This game of printing money then hiking interest rates due to inflation is called the short-term debt cycle, and it lasts eight years on average (understand: you’ll have an economic crisis every eight years).

The long-term debt cycle plays out for 50-75 years. They happen once in a lifetime, so people don’t pay attention to them – and always get surprised.

These tend to happen when the economy only grows by means of printing, which artificially inflates the value of assets. Holders of these assets want to sell, and the whole system collapses.

The 6 Stages of the Long-Term Debt Cycle

1. Little or no debt, money is “hard”.

After the restructuration of the last cycle, there is a return to hard money such as gold, silver, copper, or the money is linked to another currency.

Because the money is backed by something (linked to another currency, or backed by gold) or is that something, there is trust.

gold
People use gold as means of exchange. Gold is valuable.

2. Claims on hard money

Carrying gold is annoying, so the gold is stored away and money (“paper money”) is issued. Now credit can also be created, this is the beginning of banks. The paper money is actually a claim on gold, but people forget that and soon treat the money as gold itself.

This system is called a linked-currency system.

The paper money is directly backed by gold. That means it can be exchanged for gold.

3. Debt increases

Those who have money lend it to the banks which lend it to other people at a higher interest rate to make a profit. The borrowers buy stuff with that money, which leads to stimulating the economy and increases asset value.

-> everyone likes debt!

Problems arise when:

  • Borrowers aren’t earning enough to refund debt
  • The volume of debt increases faster than the services and goods available in the economy for purchase.

When lenders realize that they may not be enough money in the bank because the bank lent too much of it, there is a “run”. Everyone tries to exchange the debt they hold for money.

4. The central bank prints money to remedy the debt crisis, default, and devaluation. This breaks the link between the currency and the “hard money”.

The central bank prints money to enable debt holders to exchange their debt against money and keep interest rates low.

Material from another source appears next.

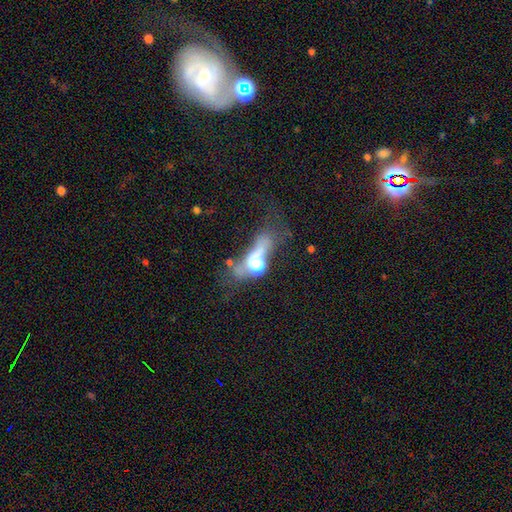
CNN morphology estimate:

The key is to create enough money to offset the devaluation, but not too much so that it creates inflation.

If the bank prints too much, then people will not be able to exchange their money for the hard money (gold) that backs the currency, or for goods and services in the economy.

5. Then comes fiat money

When the amount of money is too big for the amount of hard money due to an extensive borrowing cycle, then the government debased the currency which becomes “fiat currency”.

  • We shouldn’t rely on the government to protect us financially.
  • When one can manufacture money and credit and pass them out to everyone to make them happy, it is very hard to resist the temptation to do so.

Printing money devalues the value of the asset (debt). It’s a way to shift the wealth from those who have it (the lenders) to those who don’t (the borrowers), and it’s much more efficient than taxing (rich people don’t like getting taxed).

  • All currencies devalue or die, and when they do, cash and bonds (which are promises to receive currency) are devalued or wiped out.

Once the debt burden is eliminated, the whole credit/debt expansion begins again.

There are four levers that countries can use to decrease debt:

  1. Austerity -> deflationary + painful.
  2. Debt default and restructuring -> the borrower goes broke and has his assets seized, and the lender also loses his asset. Too painful.
  3. Transfer of wealth (taxes) -> politically challenging.
  4. Printing money -> the easiest, in appearance.

6. Flight back into hard money.

When the money printing scheme is taken too far, people fly away from cash (as it devalues fast) and debt (that will never be repaid, or repaid with cash worth nothing) to go into hard assets, like gold.

At this stage, there are great social-economic differences. The state tries to tax the rich who flee, so the state prevents them from doing so by establishing control of capital.

Devaluation and default have become so extreme that to reestablish trust, the government goes back to hard money.

The Long-Term Debt Cycle
The Long-Term Debt Cycle

I wrote an in-depth article about how money works if you want to know more.


Chapter 4: The Changing Value Of Money

Out of 750 currencies that have existed in 400 years, 80% disappeared due to being worthless.

Now, what do they devalue against?

Debt.

The money is devalued to make it easier to repay debt.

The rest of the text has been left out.